Case Study #4: The Wesleyan Churches of the Upper Saint John Valley

  • In this culturally conservative region there were once 10 churches, but there are now 8

  • In 2014 these churches reported 617 in membership and 838 in attendance

  • As of 2020, the membership was 535 and attendance was 699

  • This means a drop of 17% and 13% respectively in one of the area’s most conservative and evangelical denominations

V. The Bottom Line

1. There aren’t enough churches in New Brunswick.

We estimate there are roughly 300 evangelical congregations in New Brunswick (of all stripes—Baptist, Wesleyan, Pentecostal, nondenominational, etc.)

One missiological “rule of thumb” for church planting is that, for a region to be considered “saturated” with the Gospel, it needs 1 evangelical church for every 1000 urban residents, or for every 500 rural residents.

In 2021, 49% of New Brunswickers lived in rural regions and 51% in urban areas. This means there is a need for more than 400 urban churches and almost 800 rural churches—around 1200 in total.

In other words, for New Brunswick to be fully reached with the Gospel, we need about four times as many churches as we have now.

2. There are very few evangelical churches serving French-speaking New Brunswick, in particular.

There are only a handful of evangelical churches ministering to French-speaking New Brunswickers in their own language.

The roughly-one-third of New Brunswickers who speak French as their first language are overwhelmingly of a Roman Catholic background. The majority of these would be merely professing, rather than practicing, Catholics, and the proportion of Francophone New Brunswickers who decline to identify with any spiritual or religious system is growing.

In short, French-speaking New Brunswick—more than a quarter of a million souls!—is almost totally unreached by the Gospel.

3. The need is getting worse.

The population of New Brunswick continues to grow, but largely due to immigration. There are growing numbers of Filipinos, South Asians, and other groups, many of whom will need outreach and evangelism.

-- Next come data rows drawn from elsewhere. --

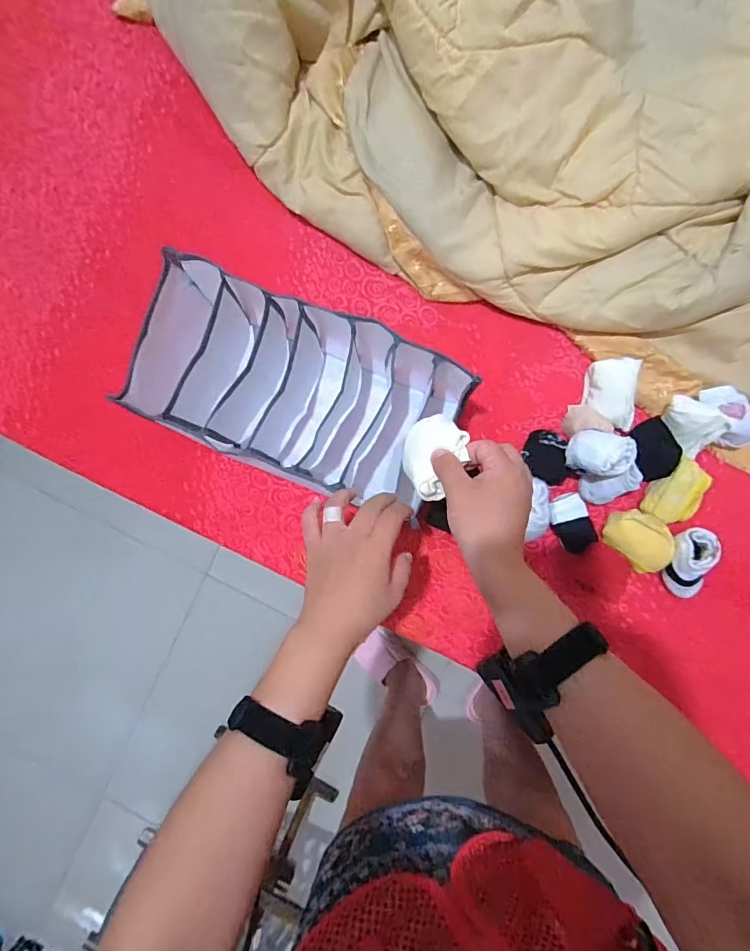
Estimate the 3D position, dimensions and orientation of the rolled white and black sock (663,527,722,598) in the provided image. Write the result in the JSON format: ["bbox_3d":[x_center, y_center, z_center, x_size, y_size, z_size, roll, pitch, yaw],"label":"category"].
[{"bbox_3d":[0.361,0.103,0.515,0.040,0.037,0.083,12,107,4],"label":"rolled white and black sock"}]

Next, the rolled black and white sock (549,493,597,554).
[{"bbox_3d":[0.227,0.056,0.526,0.040,0.028,0.069,-26,89,3],"label":"rolled black and white sock"}]

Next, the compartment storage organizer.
[{"bbox_3d":[-0.081,-0.100,0.537,0.345,0.130,0.197,21,92,4],"label":"compartment storage organizer"}]

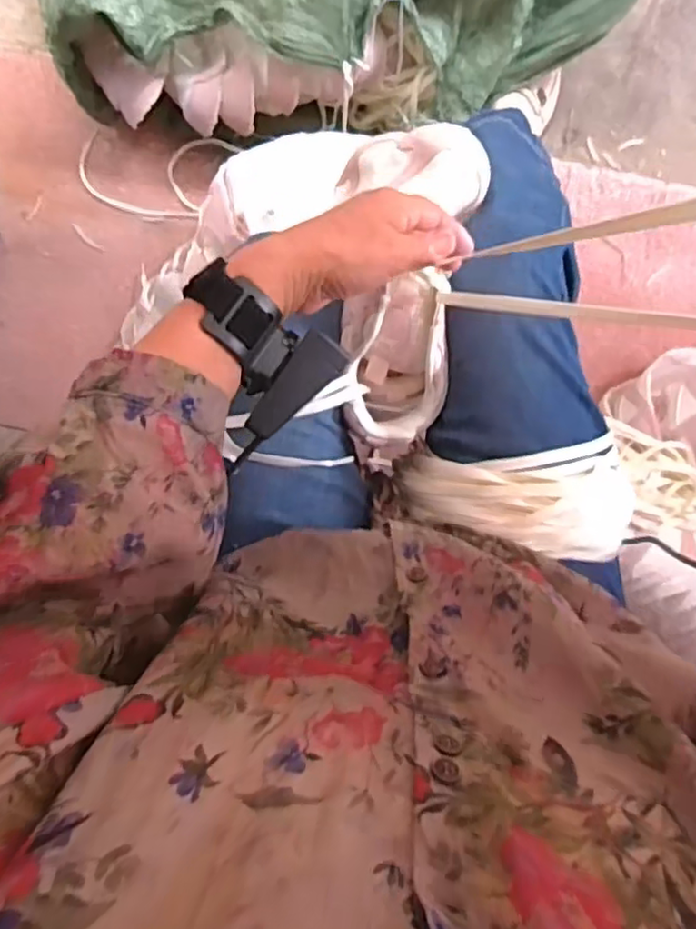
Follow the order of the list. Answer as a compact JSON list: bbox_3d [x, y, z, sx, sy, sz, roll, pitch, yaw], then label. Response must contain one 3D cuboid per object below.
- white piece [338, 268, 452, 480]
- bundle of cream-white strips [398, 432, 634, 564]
[{"bbox_3d":[0.037,-0.067,0.503,0.078,0.074,0.142,-1,95,4],"label":"white piece"},{"bbox_3d":[0.129,0.022,0.502,0.173,0.070,0.078,6,95,12],"label":"bundle of cream-white strips"}]

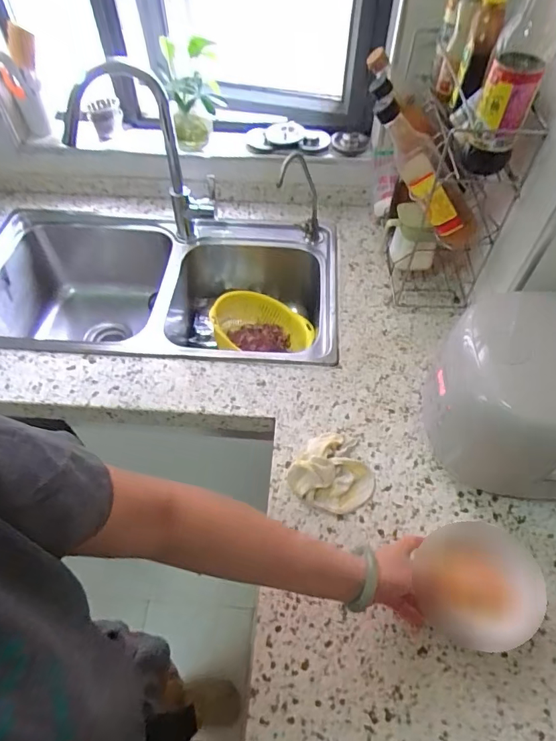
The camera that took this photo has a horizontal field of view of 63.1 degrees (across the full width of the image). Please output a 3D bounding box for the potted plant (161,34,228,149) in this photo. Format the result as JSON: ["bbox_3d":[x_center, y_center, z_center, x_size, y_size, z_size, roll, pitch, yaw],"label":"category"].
[{"bbox_3d":[-0.172,-0.575,0.942,0.113,0.200,0.103,-14,55,-10],"label":"potted plant"}]

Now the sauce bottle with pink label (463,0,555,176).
[{"bbox_3d":[0.281,-0.347,0.538,0.059,0.242,0.058,19,56,14],"label":"sauce bottle with pink label"}]

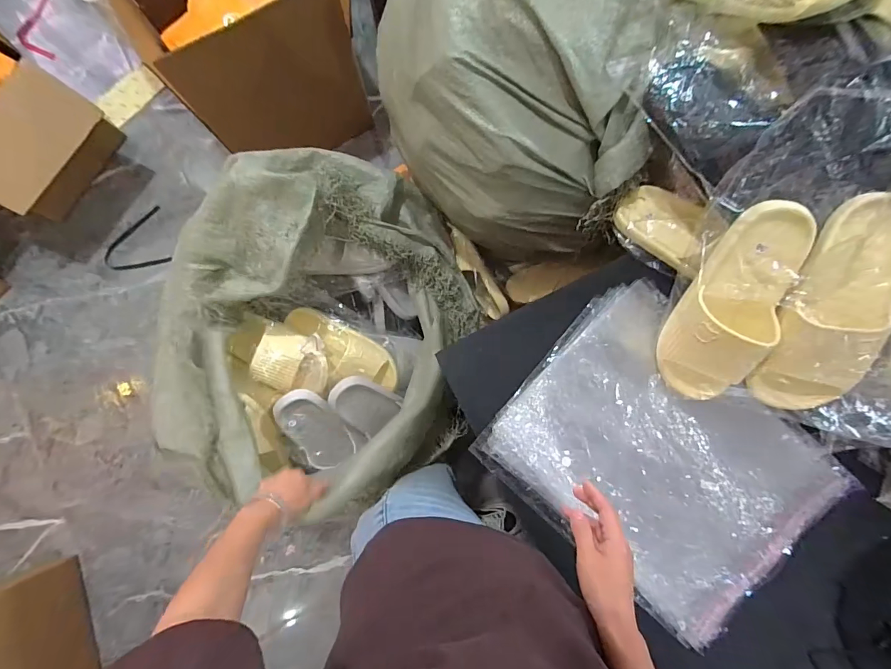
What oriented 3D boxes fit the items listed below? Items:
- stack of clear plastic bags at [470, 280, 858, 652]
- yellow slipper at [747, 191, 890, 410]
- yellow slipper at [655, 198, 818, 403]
[{"bbox_3d":[0.291,0.165,0.536,0.406,0.033,0.324,42,85,4],"label":"stack of clear plastic bags"},{"bbox_3d":[0.440,-0.026,0.446,0.102,0.075,0.239,19,100,2],"label":"yellow slipper"},{"bbox_3d":[0.347,-0.027,0.481,0.099,0.064,0.252,13,114,1],"label":"yellow slipper"}]

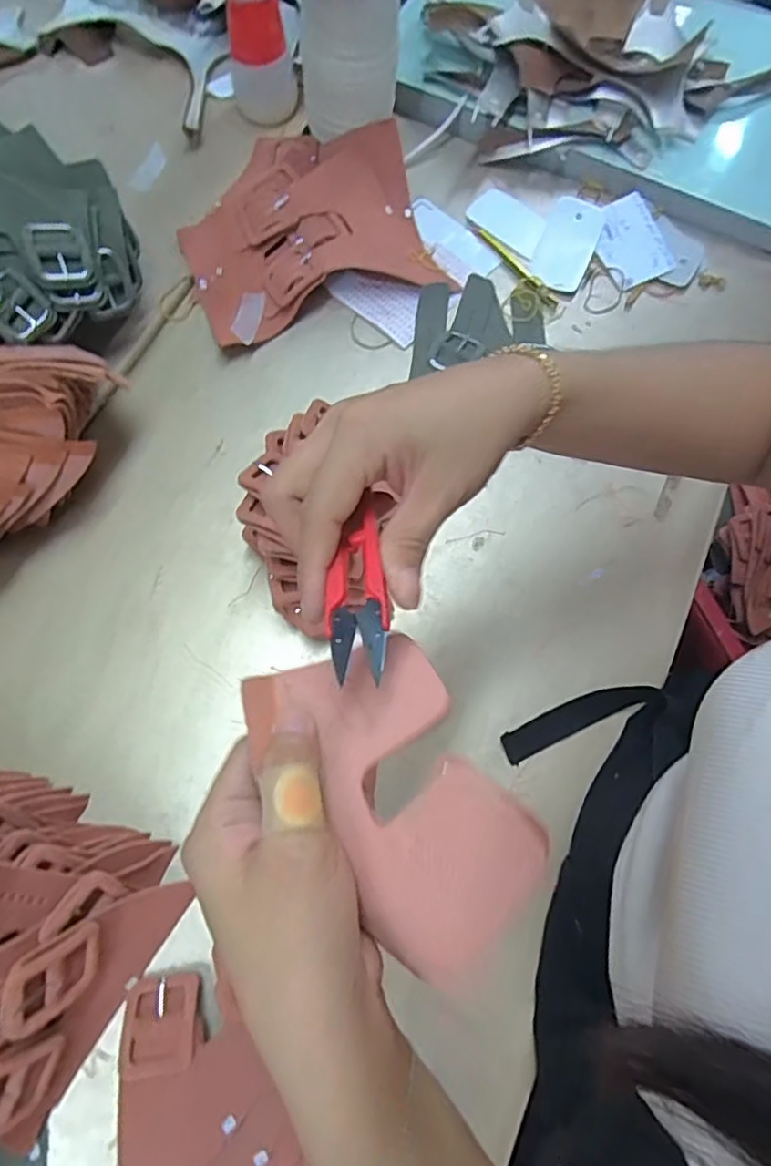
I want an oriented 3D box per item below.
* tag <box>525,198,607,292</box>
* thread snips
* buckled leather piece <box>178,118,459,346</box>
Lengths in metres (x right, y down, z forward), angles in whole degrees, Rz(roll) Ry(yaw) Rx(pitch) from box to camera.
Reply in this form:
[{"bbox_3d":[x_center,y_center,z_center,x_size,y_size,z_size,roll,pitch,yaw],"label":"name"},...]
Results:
[{"bbox_3d":[0.178,-0.332,0.595,0.053,0.010,0.107,18,76,12],"label":"tag"},{"bbox_3d":[-0.010,0.002,0.238,0.023,0.013,0.078,3,61,0],"label":"thread snips"},{"bbox_3d":[-0.081,-0.343,0.574,0.226,0.044,0.208,-22,75,-8],"label":"buckled leather piece"}]

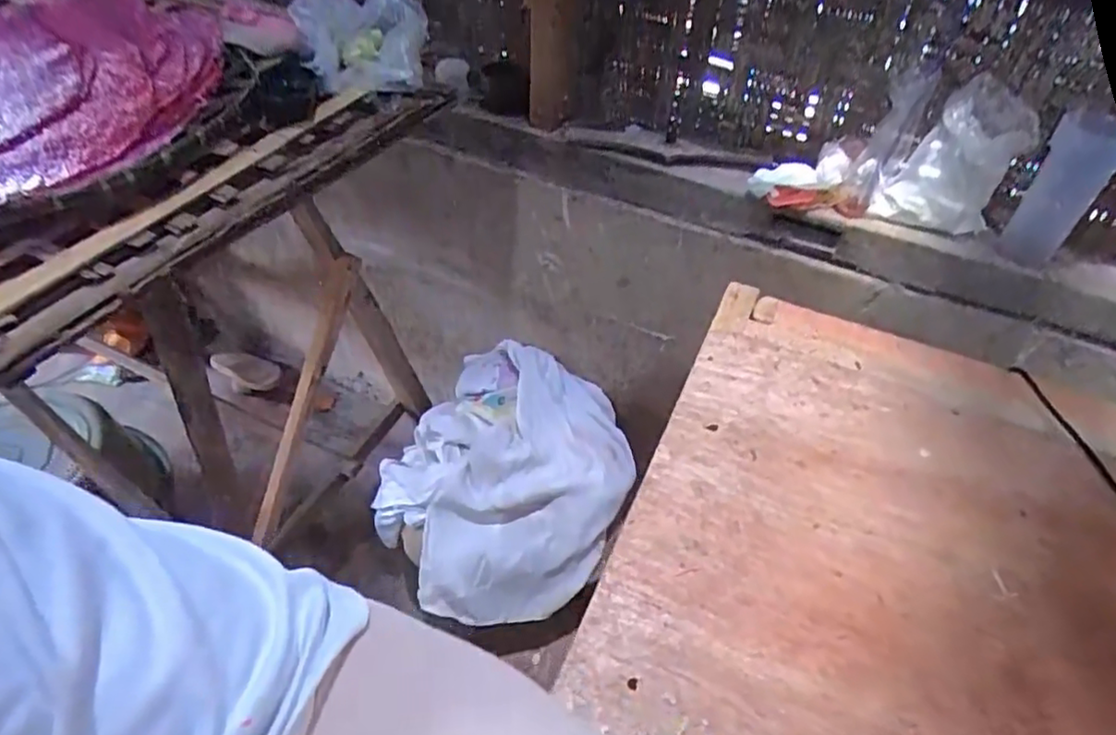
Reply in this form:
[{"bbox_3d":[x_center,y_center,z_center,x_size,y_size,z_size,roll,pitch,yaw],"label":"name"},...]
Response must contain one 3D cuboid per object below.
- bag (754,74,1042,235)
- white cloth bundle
[{"bbox_3d":[0.422,-0.277,0.825,0.299,0.150,0.109,17,47,13],"label":"bag"},{"bbox_3d":[-0.100,0.210,1.211,0.426,0.266,0.430,2,46,-2],"label":"white cloth bundle"}]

As the numbers already presented above show, however, New Brunswick’s evangelical community is in decline—numerically, but also theologically. Churches are closing faster than new churches are being planted, and even many of the churches that remain, especially in the half of New Brunswick that is rural, are struggling to maintain their current presence.

4. New Brunswick is being largely overlooked by church planters and revitalizers.

Below is a map demonstrating this problem. The map shows active church planting efforts across North America by SEND Network, the church-planting and -strengthening arm of the Southern Baptist Convention’s North American Mission Board. SEND is largest evangelical church planting network in the world.

Take note of the lack of work by SEND happening in New Brunswick.

We need new churches; we need more churches; we need healthier churches; we need francophone churches; and we need them now.